** Opening Records supplied block **

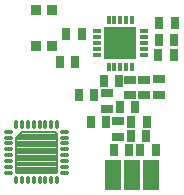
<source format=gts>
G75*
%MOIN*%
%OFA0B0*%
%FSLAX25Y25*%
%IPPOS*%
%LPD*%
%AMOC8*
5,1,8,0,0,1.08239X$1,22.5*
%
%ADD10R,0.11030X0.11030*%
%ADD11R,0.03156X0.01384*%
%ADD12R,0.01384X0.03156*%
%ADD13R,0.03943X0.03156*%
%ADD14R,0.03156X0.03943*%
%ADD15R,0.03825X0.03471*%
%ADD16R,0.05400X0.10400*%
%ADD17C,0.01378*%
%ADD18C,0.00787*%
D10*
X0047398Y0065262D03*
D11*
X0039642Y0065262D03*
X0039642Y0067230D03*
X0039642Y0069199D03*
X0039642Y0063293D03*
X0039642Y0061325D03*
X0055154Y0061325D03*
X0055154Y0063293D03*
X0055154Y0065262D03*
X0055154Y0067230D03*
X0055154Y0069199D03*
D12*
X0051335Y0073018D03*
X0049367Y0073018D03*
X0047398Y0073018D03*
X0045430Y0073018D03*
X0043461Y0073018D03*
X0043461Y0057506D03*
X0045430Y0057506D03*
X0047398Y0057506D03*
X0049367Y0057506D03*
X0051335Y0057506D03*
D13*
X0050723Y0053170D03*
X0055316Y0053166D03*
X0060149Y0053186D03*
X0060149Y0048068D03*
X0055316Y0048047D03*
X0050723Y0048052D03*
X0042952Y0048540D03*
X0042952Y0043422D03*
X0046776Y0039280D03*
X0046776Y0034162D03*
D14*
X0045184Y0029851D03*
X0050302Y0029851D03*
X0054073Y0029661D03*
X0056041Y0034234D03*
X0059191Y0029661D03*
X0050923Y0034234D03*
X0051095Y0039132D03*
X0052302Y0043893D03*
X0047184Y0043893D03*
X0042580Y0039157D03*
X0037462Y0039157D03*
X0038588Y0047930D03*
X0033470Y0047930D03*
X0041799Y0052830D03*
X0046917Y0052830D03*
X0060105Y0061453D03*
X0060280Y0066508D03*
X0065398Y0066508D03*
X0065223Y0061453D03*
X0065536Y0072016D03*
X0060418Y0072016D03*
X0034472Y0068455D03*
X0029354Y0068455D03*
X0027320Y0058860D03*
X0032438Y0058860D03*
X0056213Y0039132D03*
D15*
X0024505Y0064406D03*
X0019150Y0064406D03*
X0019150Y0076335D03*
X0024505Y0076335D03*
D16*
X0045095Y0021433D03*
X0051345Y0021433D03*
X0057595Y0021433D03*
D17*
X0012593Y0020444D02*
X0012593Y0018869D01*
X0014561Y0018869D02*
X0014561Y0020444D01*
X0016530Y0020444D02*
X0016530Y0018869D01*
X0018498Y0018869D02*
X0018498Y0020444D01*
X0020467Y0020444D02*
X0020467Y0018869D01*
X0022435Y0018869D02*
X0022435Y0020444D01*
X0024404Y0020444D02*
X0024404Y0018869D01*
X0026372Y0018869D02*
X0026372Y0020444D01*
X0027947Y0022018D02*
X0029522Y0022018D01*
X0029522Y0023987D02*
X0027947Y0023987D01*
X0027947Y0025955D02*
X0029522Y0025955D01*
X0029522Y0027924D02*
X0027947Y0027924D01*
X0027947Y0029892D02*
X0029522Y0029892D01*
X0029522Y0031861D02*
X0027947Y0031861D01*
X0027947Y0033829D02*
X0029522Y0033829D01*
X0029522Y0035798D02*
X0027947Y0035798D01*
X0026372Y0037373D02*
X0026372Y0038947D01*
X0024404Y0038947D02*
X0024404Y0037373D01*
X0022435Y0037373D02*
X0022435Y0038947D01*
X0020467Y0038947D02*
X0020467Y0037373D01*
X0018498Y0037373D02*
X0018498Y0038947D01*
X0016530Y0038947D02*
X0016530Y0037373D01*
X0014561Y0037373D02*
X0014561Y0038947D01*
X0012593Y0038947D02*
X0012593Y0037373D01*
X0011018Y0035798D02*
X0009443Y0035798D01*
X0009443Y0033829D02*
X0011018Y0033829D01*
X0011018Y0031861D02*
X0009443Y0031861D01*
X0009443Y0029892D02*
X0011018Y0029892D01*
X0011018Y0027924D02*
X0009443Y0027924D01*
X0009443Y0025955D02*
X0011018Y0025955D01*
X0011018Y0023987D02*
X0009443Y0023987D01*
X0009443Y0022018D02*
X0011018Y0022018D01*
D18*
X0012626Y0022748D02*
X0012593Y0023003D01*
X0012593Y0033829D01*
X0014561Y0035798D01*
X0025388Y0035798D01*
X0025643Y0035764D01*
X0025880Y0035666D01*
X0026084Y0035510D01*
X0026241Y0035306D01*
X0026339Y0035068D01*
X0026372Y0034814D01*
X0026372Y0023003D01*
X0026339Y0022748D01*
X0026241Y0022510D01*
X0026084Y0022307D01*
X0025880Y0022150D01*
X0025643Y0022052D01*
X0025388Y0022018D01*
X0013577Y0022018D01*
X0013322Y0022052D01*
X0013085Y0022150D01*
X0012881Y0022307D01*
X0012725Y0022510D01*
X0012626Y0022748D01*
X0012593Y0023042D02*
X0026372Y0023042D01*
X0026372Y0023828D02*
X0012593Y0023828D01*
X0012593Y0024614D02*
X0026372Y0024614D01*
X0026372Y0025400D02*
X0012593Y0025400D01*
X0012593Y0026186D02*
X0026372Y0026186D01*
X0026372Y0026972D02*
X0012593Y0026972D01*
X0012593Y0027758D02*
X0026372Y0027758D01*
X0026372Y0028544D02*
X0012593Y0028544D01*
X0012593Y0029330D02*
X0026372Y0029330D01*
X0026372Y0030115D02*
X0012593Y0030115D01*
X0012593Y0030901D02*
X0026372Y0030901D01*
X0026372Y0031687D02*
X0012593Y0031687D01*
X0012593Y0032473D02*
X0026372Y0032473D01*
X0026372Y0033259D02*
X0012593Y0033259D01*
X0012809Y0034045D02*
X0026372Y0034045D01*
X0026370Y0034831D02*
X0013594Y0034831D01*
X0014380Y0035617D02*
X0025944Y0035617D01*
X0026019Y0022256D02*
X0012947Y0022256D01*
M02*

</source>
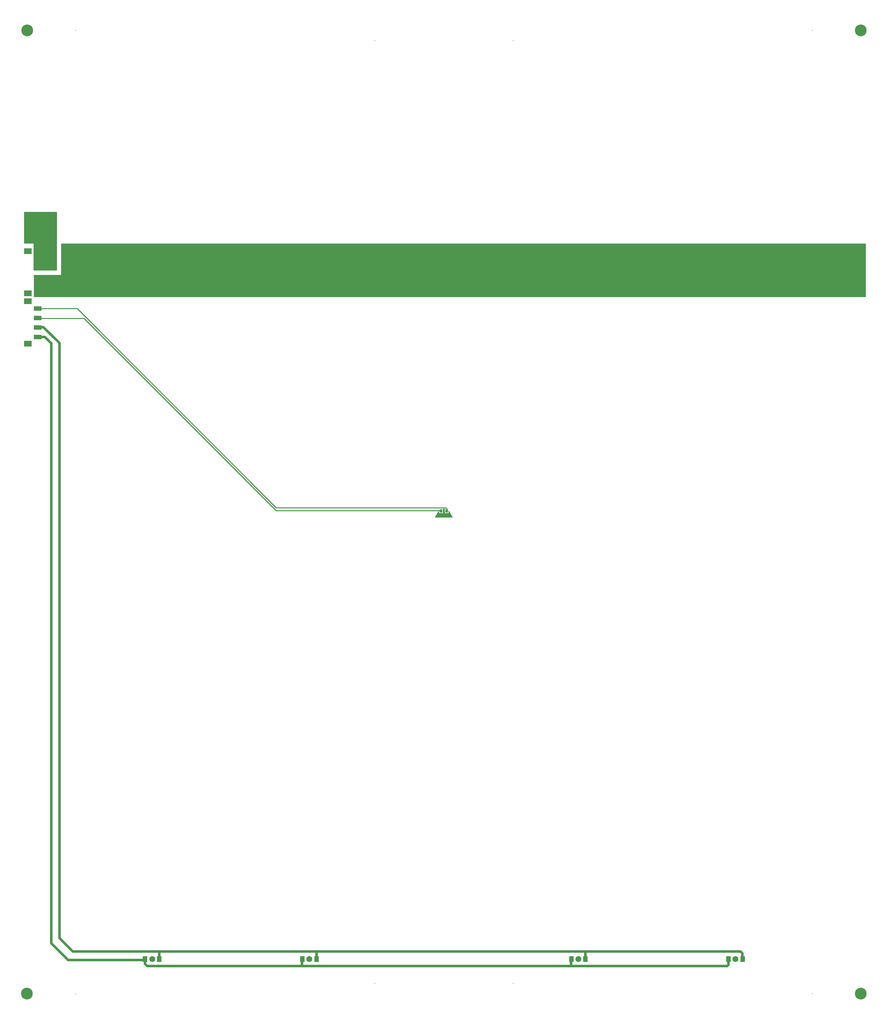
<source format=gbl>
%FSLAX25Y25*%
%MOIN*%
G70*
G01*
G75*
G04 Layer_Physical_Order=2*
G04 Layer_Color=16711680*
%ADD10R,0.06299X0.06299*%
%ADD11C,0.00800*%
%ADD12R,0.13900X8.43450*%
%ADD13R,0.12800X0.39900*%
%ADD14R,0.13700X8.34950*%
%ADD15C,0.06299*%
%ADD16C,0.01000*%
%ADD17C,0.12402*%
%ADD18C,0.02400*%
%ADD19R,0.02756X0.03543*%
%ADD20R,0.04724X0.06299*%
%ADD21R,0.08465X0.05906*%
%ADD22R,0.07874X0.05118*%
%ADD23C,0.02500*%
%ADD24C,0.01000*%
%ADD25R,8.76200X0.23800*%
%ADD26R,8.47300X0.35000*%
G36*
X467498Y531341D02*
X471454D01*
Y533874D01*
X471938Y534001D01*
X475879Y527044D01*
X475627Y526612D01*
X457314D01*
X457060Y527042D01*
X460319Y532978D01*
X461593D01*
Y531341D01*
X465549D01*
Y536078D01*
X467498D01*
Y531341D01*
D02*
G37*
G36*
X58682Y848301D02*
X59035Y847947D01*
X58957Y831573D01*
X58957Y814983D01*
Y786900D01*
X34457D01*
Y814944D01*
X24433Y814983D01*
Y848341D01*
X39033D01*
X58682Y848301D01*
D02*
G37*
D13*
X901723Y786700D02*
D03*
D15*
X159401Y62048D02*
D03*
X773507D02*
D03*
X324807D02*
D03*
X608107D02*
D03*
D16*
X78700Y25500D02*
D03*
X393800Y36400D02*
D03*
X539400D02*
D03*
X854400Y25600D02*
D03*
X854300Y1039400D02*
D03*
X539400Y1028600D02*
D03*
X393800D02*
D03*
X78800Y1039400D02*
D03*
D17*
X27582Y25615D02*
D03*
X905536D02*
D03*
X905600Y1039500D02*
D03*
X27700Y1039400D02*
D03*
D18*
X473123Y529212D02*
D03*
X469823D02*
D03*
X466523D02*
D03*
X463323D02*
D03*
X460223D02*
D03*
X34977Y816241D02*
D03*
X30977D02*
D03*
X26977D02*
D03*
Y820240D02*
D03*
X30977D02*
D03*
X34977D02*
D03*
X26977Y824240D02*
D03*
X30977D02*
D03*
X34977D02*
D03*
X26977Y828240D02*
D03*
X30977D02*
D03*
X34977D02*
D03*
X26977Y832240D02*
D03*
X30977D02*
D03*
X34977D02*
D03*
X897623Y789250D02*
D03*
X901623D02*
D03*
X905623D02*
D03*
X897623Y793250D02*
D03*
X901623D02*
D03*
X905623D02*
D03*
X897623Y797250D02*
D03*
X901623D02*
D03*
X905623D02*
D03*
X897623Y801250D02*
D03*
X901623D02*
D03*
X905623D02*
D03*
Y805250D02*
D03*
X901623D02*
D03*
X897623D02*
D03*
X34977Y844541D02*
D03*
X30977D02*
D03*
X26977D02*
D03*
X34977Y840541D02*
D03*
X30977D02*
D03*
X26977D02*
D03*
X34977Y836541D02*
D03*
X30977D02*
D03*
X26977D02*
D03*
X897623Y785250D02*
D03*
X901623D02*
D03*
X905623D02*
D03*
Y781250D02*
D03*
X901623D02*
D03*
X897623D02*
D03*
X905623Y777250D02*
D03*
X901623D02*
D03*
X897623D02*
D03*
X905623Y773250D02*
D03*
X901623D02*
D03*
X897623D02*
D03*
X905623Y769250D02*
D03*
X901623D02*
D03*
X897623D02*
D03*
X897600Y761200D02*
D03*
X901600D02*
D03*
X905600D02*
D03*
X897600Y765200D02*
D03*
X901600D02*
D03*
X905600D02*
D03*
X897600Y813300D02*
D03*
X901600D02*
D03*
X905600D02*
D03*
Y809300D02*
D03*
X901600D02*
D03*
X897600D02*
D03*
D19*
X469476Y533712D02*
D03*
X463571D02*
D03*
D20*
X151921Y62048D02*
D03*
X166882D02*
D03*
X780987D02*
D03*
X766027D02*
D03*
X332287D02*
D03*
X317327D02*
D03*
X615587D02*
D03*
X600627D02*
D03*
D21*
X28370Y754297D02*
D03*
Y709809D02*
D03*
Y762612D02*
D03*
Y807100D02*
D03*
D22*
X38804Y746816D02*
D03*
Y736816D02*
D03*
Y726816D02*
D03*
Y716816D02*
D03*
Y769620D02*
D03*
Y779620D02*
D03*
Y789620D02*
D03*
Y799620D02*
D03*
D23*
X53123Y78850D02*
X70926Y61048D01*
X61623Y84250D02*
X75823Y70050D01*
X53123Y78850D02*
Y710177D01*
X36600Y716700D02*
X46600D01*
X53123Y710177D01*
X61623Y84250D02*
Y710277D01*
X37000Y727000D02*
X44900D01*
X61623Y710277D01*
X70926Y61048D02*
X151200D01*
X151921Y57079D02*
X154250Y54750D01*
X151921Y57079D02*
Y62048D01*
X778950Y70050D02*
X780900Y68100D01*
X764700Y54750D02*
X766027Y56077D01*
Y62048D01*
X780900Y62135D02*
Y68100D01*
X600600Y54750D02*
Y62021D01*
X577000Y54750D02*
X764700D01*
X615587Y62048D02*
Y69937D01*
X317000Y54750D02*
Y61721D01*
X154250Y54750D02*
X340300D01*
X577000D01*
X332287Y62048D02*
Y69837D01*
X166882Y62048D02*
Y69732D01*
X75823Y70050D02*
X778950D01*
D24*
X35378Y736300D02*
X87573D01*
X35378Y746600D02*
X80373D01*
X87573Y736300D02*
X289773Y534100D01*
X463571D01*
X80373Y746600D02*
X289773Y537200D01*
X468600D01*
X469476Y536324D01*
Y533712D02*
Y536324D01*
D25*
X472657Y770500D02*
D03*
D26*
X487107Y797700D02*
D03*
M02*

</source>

** Closing Records supplied block **

What lines above contain the word "source"? Please copy each one.

## Response area
<source format=gts>
</source>
<source format=gbl>
</source>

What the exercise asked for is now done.